• ASSIGNED TASK: Copy the material below word for word, leaving out the pictures.

• AVAILABLE DATA:
-- Opening Marker --
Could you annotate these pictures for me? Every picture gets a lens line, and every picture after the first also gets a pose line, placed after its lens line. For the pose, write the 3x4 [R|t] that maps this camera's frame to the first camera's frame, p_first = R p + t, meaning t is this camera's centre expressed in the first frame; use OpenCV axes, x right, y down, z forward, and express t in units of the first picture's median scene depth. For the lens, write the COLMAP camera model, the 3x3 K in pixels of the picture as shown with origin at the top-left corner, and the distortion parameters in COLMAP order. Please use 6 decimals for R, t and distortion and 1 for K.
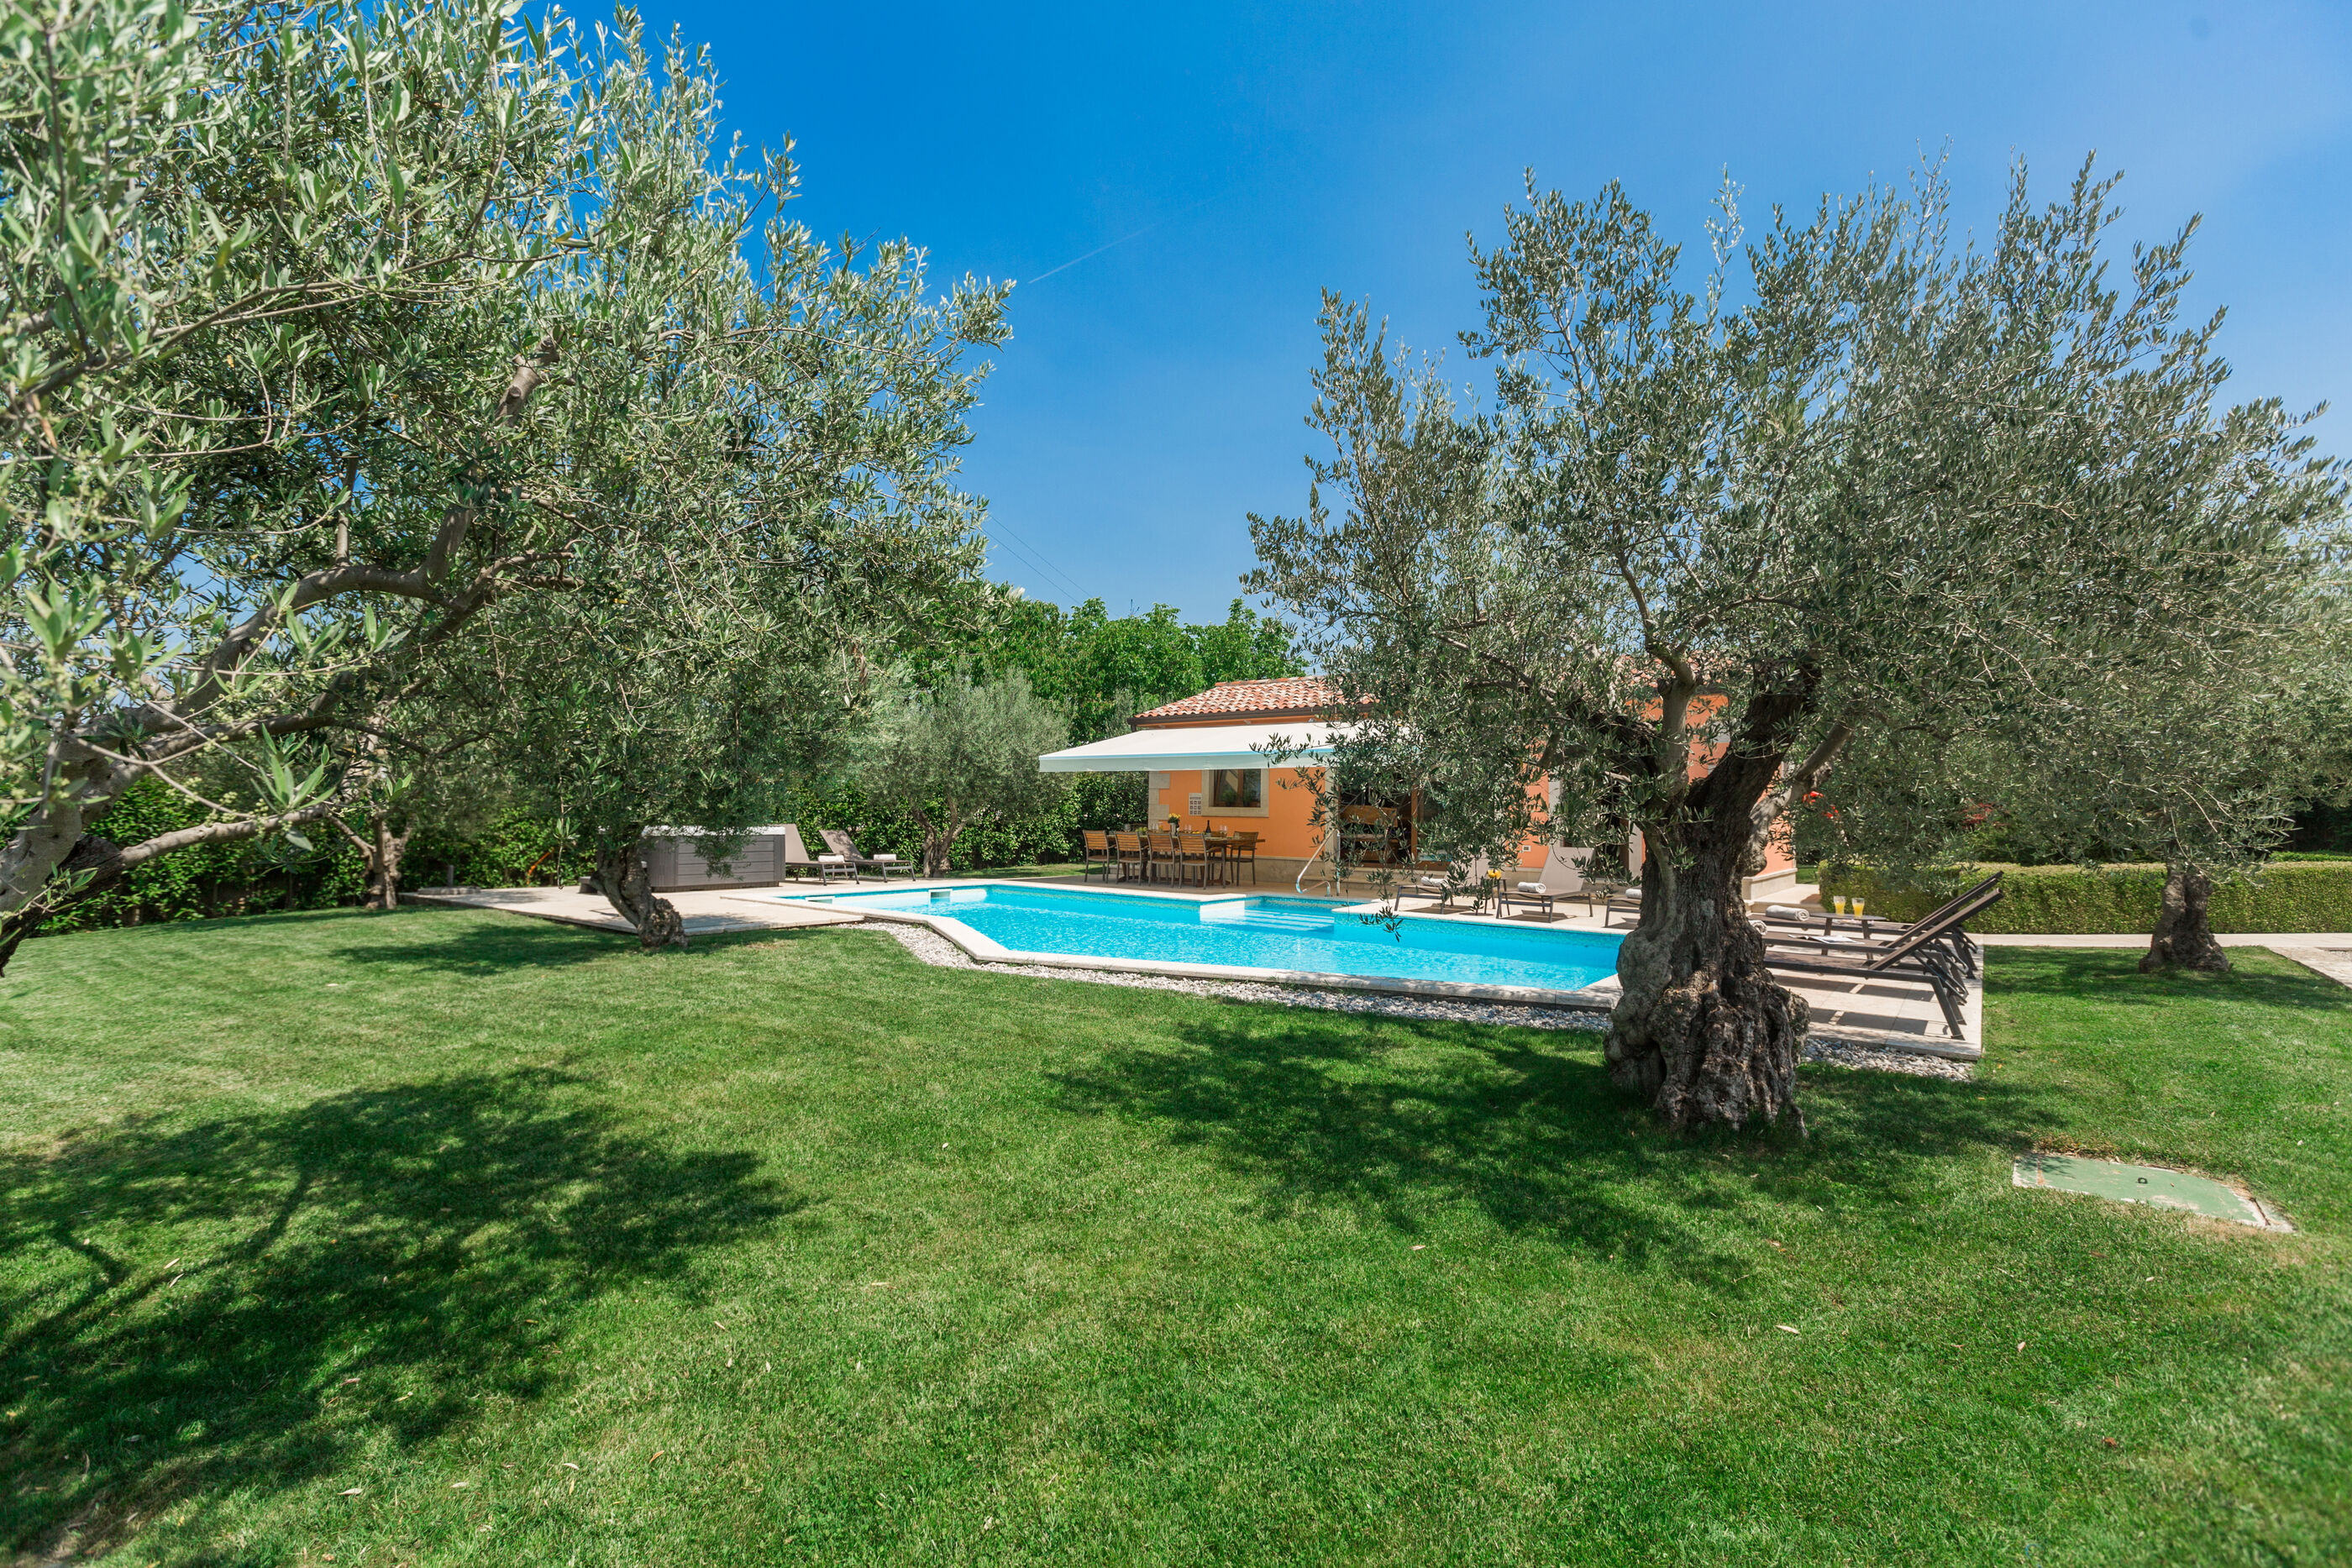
lens RADIAL K [[1063.6, 0, 1176.0], [0, 1063.6, 784.0], [0, 0, 1]] dist [-0.011408, -0.000157]
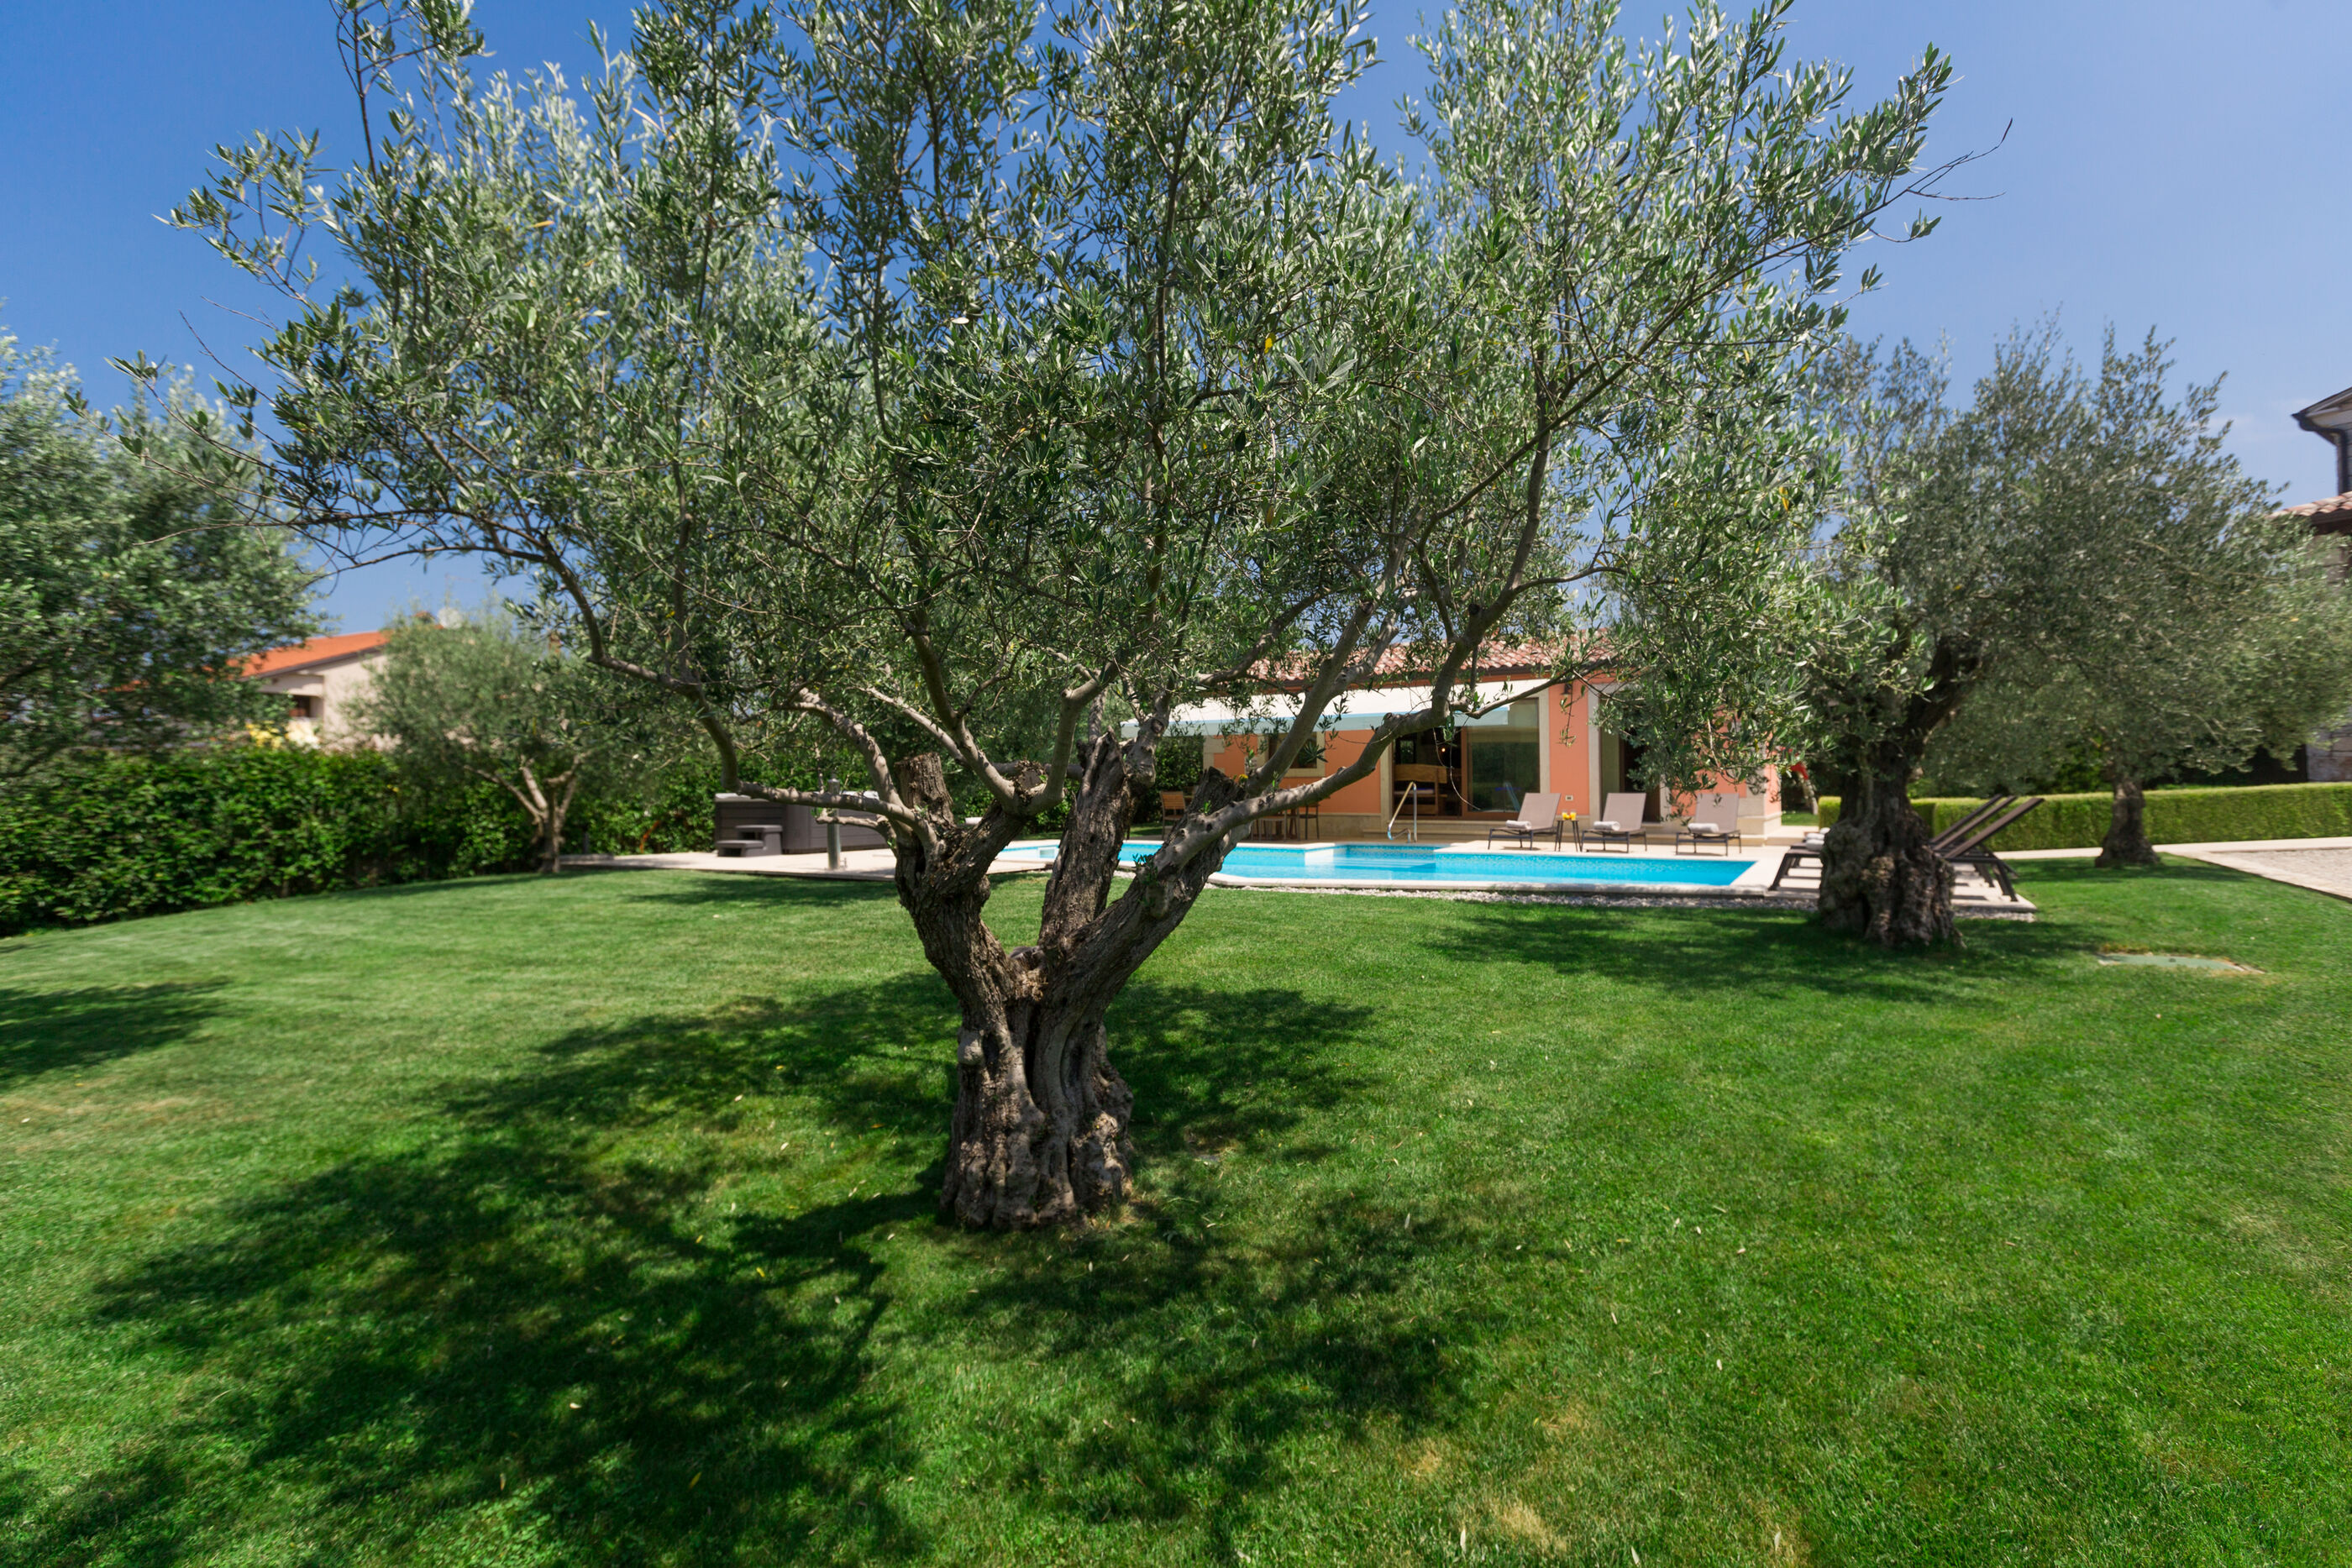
lens RADIAL K [[1110.3, 0, 1176.0], [0, 1110.3, 784.0], [0, 0, 1]] dist [-0.002154, -0.000111]
pose [[0.991942, -0.016966, 0.125554, -0.539847], [0.014589, 0.999697, 0.019824, 0.033666], [-0.125852, -0.017832, 0.991889, -0.324460]]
-- Closing Marker --
• ANSWER AREA:
Could you annotate these pictures for me? Every picture gets a lens line, and every picture after the first also gets a pose line, placed after its lens line. For the pose, write the 3x4 [R|t] that maps this camera's frame to the first camera's frame, p_first = R p + t, meaning t is this camera's centre expressed in the first frame; use OpenCV axes, x right, y down, z forward, and express t in units of the first picture's median scene depth. For the lens, write the COLMAP camera model, the 3x3 K in pixels of the picture as shown with origin at the top-left corner, and the distortion parameters in COLMAP order. Please use 6 decimals for R, t and distortion and 1 for K.
lens RADIAL K [[1063.6, 0, 1176.0], [0, 1063.6, 784.0], [0, 0, 1]] dist [-0.011408, -0.000157]
lens RADIAL K [[1110.3, 0, 1176.0], [0, 1110.3, 784.0], [0, 0, 1]] dist [-0.002154, -0.000111]
pose [[0.991942, -0.016966, 0.125554, -0.539847], [0.014589, 0.999697, 0.019824, 0.033666], [-0.125852, -0.017832, 0.991889, -0.324460]]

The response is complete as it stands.